*TAREFAS*
A. Reproduza, sem mudar nada, a parte do texto sobre arqueologia histórico-cultural que começa com as palavras "Ela se originou" e termina com "evidências arqueológicas posteriores.".
B. Informe, copiando cada uma sem alterações, todas as linhas das entradas em que aparece a sequência "kern".

*TRECHO DO TEXTO*
Arqueologia histórico-cultural – Wikipédia, a enciclopédia livre

A Arqueologia histórico-cultural é uma teoria arqueológica que enfatiza a definição de sociedades históricas em agrupamentos étnicos e culturais distintos de acordo com a sua cultura material.

Ela se originou no final do século XIX, quando o evolucionismo cultural começa a perder importância entre muitos antiquários e arqueólogos. Ela foi gradualmente substituída em meados do século XX pela arqueologia processual. A arqueologia histórico-cultural foi em muitos casos influenciada por uma agenda política nacionalista, sendo utilizada para provar uma ligação cultural e/ou étnica direta entre povos pré-históricos e antigos com os modernos Estados-nação,[1] algo que em muitos aspectos foi refutado por pesquisas e evidências arqueológicas posteriores.

Seu primeiro desenvolvimento foi na Alemanha entre os arqueólogos próximos a Rudolf Virchow, mas as ideias histórico-culturais viriam a ser popularizadas pelo arqueólogo e linguista Gustaf Kossinna. O pensamento histórico-cultural foi introduzido na arqueologia britânica por Gordon Childe no final da década de 1920. No Reino Unido e nos Estados Unidos, essa abordagem veio a ser suplantada pelo paradigma teórico dominante na arqueologia durante a década de 1960, com o surgimento da arqueologia processual. No entanto, em outras partes do mundo, ideias histórico-culturais continuam a dominar.[2]

Conceitos[editar | editar código-fonte]

Cerâmica do período Ubaid, Tepe Gawra, Mesopotâmia. A ideia de se definir "culturas" distintas através dos padrões da sua cultura material está no cerne da arqueologia histórico-cultural

Culturas históricas distintas[editar | editar código-fonte]

O ponto central para a arqueologia histórico-cultural era a sua convicção de que a espécie humana poderia ser subdividida em diferentes culturas que são, em muitos casos, distintas uma da outra. Normalmente, cada uma dessas culturas foi vista como representando uma etnia diferente. A partir de uma perspectiva arqueológica, acreditava-se que cada uma destas culturas podem ser distinguidas por causa da sua cultura material, tal como o modelo de cerâmica que produziu ou as formas de enterramento que praticados.

*MATERIAL EXTRAÍDO*

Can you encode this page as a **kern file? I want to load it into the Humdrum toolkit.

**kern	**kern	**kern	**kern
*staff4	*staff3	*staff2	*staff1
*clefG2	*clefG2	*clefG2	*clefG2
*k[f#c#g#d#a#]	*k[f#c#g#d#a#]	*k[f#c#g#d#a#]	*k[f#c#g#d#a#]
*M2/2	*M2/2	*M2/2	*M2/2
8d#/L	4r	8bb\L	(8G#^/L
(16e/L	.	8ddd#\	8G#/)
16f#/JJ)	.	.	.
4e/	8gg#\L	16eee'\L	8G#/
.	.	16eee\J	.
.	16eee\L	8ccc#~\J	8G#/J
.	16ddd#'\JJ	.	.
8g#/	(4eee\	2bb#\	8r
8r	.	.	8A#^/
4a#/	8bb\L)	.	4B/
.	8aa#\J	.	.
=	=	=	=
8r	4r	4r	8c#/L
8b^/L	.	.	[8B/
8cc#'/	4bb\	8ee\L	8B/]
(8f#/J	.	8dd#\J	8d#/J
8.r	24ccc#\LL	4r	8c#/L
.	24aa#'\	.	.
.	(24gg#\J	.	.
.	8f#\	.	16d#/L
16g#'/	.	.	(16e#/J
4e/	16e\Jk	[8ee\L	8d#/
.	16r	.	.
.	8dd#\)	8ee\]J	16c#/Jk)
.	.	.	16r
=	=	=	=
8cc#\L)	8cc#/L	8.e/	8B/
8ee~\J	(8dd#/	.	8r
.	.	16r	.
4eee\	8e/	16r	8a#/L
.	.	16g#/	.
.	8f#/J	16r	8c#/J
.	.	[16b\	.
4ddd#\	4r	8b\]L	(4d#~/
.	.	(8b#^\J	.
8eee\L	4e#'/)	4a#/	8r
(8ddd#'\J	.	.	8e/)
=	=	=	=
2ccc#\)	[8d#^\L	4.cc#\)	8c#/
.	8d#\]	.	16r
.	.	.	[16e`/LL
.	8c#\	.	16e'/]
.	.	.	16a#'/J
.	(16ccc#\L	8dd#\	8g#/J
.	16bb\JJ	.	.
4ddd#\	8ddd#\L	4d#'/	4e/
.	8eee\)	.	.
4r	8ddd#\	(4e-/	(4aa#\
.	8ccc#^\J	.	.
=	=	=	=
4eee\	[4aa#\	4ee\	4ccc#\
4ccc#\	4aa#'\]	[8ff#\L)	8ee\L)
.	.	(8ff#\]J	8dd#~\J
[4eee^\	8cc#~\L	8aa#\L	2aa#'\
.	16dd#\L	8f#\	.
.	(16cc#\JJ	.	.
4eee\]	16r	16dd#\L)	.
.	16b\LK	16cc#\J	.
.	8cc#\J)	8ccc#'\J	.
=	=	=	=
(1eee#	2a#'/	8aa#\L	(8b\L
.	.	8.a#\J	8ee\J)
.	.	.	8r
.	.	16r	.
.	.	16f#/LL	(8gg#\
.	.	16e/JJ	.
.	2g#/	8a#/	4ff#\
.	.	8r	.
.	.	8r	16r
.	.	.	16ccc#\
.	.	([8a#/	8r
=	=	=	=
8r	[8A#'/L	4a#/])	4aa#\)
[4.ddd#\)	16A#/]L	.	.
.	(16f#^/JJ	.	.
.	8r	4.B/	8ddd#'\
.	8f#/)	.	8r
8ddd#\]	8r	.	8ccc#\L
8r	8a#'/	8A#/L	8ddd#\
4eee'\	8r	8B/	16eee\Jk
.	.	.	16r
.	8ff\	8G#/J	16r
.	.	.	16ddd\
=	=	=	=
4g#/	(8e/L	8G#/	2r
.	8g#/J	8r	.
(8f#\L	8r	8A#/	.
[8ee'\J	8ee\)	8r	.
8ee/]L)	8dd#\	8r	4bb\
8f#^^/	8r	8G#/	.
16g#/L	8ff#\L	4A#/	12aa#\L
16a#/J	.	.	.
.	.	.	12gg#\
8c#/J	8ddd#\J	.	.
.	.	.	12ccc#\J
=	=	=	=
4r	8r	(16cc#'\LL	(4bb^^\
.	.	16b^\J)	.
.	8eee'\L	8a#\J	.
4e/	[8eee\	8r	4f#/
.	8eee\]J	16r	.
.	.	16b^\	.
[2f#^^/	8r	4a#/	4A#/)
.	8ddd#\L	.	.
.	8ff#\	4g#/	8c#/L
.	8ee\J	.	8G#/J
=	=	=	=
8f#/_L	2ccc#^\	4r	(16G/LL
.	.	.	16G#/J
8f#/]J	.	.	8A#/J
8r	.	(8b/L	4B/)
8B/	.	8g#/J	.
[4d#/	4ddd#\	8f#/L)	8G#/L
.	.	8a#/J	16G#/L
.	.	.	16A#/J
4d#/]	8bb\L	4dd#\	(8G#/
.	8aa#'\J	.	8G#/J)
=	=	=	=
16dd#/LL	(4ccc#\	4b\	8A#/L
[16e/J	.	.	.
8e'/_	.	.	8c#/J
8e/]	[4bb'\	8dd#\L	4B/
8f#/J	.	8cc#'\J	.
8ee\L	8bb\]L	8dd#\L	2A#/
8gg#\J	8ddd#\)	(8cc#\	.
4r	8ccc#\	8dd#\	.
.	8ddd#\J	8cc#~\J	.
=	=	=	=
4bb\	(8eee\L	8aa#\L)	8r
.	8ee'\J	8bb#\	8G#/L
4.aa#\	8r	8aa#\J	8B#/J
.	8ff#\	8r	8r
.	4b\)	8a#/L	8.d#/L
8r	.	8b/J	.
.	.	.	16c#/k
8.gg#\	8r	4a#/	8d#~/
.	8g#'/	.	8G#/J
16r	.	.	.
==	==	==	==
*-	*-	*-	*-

*RESPOSTAS POR TAREFA*
A.
Ela se originou no final do século XIX, quando o evolucionismo cultural começa a perder importância entre muitos antiquários e arqueólogos. Ela foi gradualmente substituída em meados do século XX pela arqueologia processual. A arqueologia histórico-cultural foi em muitos casos influenciada por uma agenda política nacionalista, sendo utilizada para provar uma ligação cultural e/ou étnica direta entre povos pré-históricos e antigos com os modernos Estados-nação,[1] algo que em muitos aspectos foi refutado por pesquisas e evidências arqueológicas posteriores.

B.
Can you encode this page as a **kern file? I want to load it into the Humdrum toolkit.
**kern	**kern	**kern	**kern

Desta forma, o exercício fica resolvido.